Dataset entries
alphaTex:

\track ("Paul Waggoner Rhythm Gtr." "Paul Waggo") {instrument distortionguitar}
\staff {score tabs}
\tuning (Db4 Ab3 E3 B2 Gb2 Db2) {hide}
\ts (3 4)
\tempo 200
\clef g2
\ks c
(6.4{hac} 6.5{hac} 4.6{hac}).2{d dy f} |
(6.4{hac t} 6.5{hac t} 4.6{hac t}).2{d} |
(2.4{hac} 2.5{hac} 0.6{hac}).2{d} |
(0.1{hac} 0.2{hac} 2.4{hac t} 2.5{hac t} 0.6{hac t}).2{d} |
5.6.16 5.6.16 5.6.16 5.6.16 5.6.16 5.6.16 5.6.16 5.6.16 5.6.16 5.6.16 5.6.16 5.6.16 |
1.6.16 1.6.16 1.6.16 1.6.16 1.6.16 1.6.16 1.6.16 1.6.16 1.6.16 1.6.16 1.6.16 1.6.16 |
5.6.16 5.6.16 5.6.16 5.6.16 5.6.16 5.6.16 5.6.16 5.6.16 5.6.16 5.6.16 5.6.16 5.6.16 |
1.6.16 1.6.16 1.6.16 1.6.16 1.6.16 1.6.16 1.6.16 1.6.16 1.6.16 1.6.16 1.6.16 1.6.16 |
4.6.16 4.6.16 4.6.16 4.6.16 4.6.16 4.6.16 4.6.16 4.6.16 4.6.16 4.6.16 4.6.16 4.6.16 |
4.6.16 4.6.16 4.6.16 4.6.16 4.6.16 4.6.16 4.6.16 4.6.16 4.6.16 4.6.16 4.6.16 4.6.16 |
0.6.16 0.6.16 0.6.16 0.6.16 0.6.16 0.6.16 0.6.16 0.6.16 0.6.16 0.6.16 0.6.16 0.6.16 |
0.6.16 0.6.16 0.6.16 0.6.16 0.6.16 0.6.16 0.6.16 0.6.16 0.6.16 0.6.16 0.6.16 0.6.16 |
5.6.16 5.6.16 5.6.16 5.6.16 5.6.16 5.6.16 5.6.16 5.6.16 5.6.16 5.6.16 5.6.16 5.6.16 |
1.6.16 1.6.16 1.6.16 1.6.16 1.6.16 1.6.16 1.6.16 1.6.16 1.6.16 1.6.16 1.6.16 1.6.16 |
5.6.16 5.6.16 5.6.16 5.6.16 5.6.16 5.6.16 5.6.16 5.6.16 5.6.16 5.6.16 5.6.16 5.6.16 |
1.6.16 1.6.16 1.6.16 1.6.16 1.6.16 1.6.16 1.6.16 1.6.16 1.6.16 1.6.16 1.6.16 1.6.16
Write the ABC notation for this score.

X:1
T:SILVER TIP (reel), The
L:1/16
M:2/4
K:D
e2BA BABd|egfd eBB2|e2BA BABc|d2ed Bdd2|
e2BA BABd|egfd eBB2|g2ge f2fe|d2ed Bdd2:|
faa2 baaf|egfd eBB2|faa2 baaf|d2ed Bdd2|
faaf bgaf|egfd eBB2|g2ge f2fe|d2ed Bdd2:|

▶ [WORK TO COMPLETE] Gather every line in the records above that contains the string "egfd".

▶ [RESULT BELOW]
e2BA BABd|egfd eBB2|e2BA BABc|d2ed Bdd2|
e2BA BABd|egfd eBB2|g2ge f2fe|d2ed Bdd2:|
faa2 baaf|egfd eBB2|faa2 baaf|d2ed Bdd2|
faaf bgaf|egfd eBB2|g2ge f2fe|d2ed Bdd2:|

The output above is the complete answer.